* **PROBLEM REQUIREMENTS**: Look through the data below for the string "poate", and copy every line where it turns up.

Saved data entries

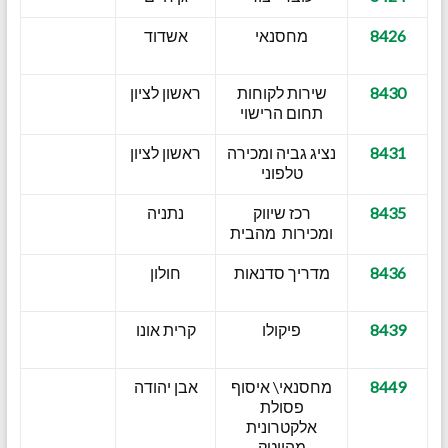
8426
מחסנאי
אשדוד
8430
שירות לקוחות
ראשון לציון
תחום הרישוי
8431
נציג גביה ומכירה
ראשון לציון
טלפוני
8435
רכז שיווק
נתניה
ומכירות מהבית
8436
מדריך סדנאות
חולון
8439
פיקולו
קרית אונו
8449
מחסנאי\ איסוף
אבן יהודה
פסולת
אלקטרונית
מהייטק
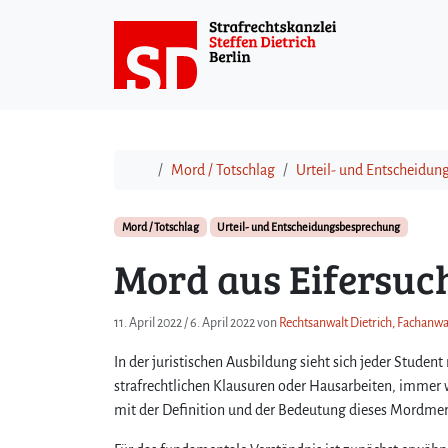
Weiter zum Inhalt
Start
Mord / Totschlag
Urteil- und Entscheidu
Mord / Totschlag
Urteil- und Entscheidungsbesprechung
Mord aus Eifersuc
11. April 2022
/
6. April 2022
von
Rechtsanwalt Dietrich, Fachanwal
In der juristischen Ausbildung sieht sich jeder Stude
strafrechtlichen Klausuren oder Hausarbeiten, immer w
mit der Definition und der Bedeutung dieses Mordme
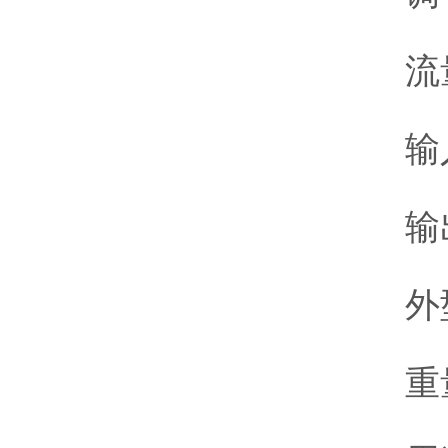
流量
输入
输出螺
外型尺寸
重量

...

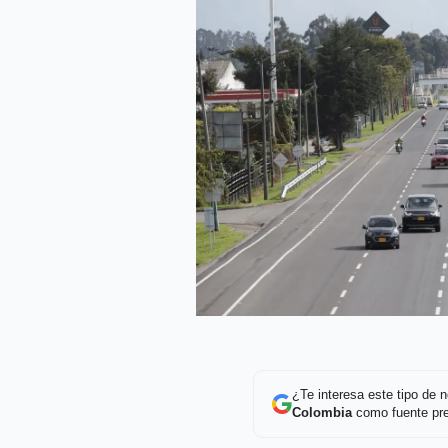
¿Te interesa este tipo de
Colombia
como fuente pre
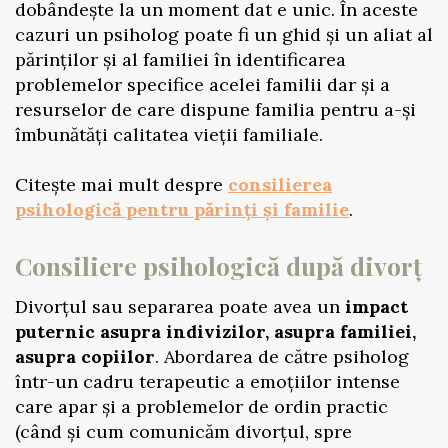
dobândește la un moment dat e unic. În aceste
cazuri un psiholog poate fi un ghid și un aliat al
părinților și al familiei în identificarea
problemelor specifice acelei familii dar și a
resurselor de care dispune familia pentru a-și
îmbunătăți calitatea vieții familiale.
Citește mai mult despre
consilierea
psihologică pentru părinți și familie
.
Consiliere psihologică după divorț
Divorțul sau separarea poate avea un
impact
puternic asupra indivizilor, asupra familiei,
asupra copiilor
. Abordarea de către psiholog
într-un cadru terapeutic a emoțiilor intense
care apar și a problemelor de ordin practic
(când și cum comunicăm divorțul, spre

...

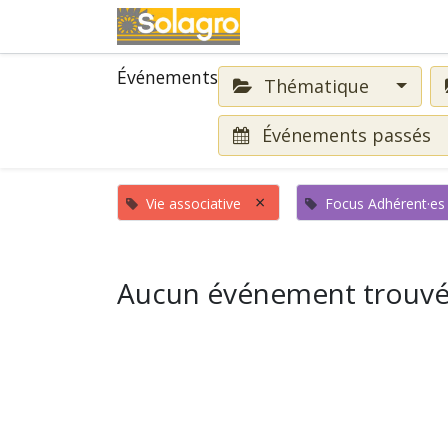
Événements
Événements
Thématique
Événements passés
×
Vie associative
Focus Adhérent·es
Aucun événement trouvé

* **ANSWER BOX**:
cazuri un psiholog poate fi un ghid și un aliat al
Divorțul sau separarea poate avea un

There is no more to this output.